What they won't tell you at that first consultation is that you're looking at two to three years in Court, upwards of $30,000 to cover their fees, and at the end of it all, a very, very low likelihood of success because the legislation does not favour kids growing up in sole parent families, which means you'll probably end up settling by consent at that point anyway, and you'll be wondering why you wasted all that time and money on a lawyer in the first place.
What you get from this forum, on the other hand, isn't legal advice. It's guidance on the law and the process from individuals who have knowledge about the law and the process, gained directly from our own experiences in the Courtroom, and on top of that, we also have absolutely nothing to gain from your case.
A lawyer will tell you what can happen in theory. We will tell you what we think is more likely to happen in reality. It's entirely up to you which view you choose to give weight to.
So, on that premise, my view.
Paramount to the Court's concern is the best interests of the kids, and what the Court takes into consideration when determining the best interests of the kids is listed in s 60CC of the Family Law Act.
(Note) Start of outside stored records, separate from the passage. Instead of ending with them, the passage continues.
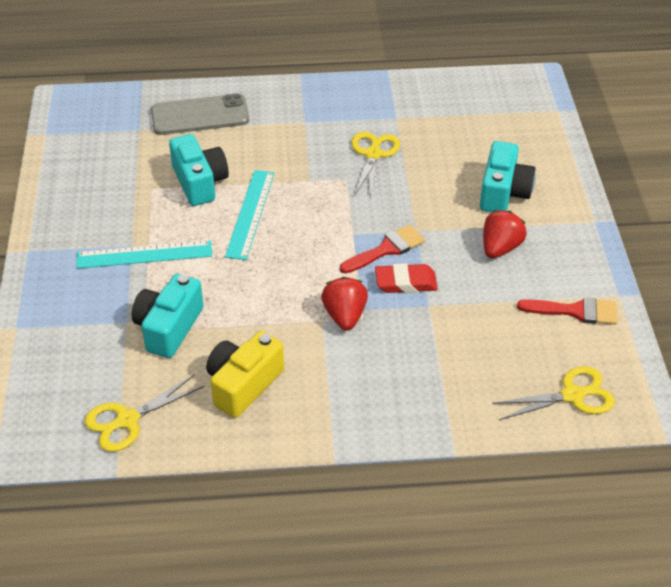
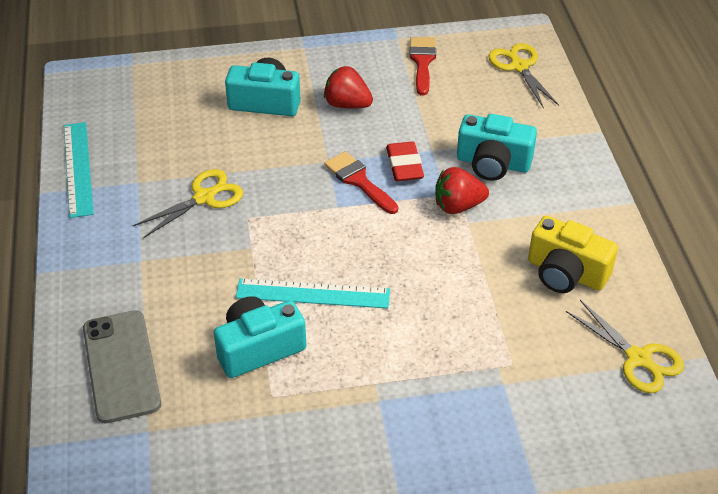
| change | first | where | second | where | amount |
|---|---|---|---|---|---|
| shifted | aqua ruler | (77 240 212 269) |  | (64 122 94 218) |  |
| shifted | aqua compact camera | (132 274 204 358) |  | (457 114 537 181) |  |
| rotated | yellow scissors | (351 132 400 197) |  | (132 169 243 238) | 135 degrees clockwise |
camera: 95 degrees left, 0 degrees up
Among those is the benefit to the children of having a meaningful relationship with both parents; and also the need to protect them from harm caused by abuse, neglect or violence.
At a State law level, abuse is fairly broad in its definition, but the Family Court has a higher threshold for what kind of behaviours it considers to prove an unacceptable risk of harm to the children, such that a no contact order is in their best interests. If there are no police reports, investigations, charges or convictions, no IVOs made after a finding of fact that violence has occurred, no convicted breaches of an IVO, and no reports to DOCS about child abuse, then the only proof you have at this point to show there's an unacceptable risk of harm to the kids if they spend time with their father is your word against his.
The legislation favours children's rights, which are to know, spend time and communicate with both parents on a regular basis, regardless of whether they are married, separated, divorced, de facto or have never been in a domestic relationship at all. When you ask the Court to make an order for sole parental responsibility, you are asking the Court to make an order that undoes those legislated rights, which is not something the Court takes lightly. Shared parental responsibility is a presumption under law, which means it can only be removed by an order from the Court, after it has been successfully rebutted by showing shared parental responsibility is not in the best interests of the kids. That might sound easy enough, but since shared parental responsibility is a presumption under law, the burden would be upon you to argue why you're right, rather than upon the father to argue why you're wrong.
As an analogy, imagine having to persuade a liberal to vote labor.
Orders for what time a child spends with each parent goes largely hand in hand with the legislative preference for shared parental responsibility. If the presumption of shared parental responsibility is not successfully rebutted, the Court must consider if equal care is in the best interests of the kids, and failing that, it must then consider if substantial and significant time is the next best thing. Substantial and significant time is a combination of weekdays, weekends, holiday time and special occasions.
Of course, consideration for equal time or other doesn't mean the Court must rule either equal time or other, just that it must consider it.
The final point I want to make is that even though this isn't explicitly legislated anymore, the Court also considers the capacity of each parent to support and encourage the child's relationship with the other parent, under the 'other relevant issues' part of s 60CC. The Court doesn't take well to parents who are unable to put their personal issues aside and recognise that both parents have an important part to play in their kids' lives. More than once, I have seen cases where the Court even reversed residency arrangements because one parent has worked so hard to stop the other from being involved in their kids' lives, contrary to the kids' best interests.
My view is that the complaints here appear to be fairly low key, as far as violence and abuse goes by Family Court standards. An IVO doesn't have a great deal of weight behind it if there's been no police action on it and it was accepted without admissions. Parents with IVOs have been granted residency before. Gambling and drinking doesn't an unfit parent make, either. At best, the Court might order he consume no alcohol before and during the kids' time with him. The complaint about non-involvement is fairly menial. If dad is still seeing the kids, or even expressing interest in seeing the kids (which one would assume he is, since it sounds like he's commenced action to do so) then the Court is probably going to see it best that the kids spend time with him and benefit from his continued involvement.
Basically, I don't think you'll get sole parental responsibility and a no contact order in your favour, but nobody can ever predict what the Court will order, so I could be wrong. It's really up to you how you proceed.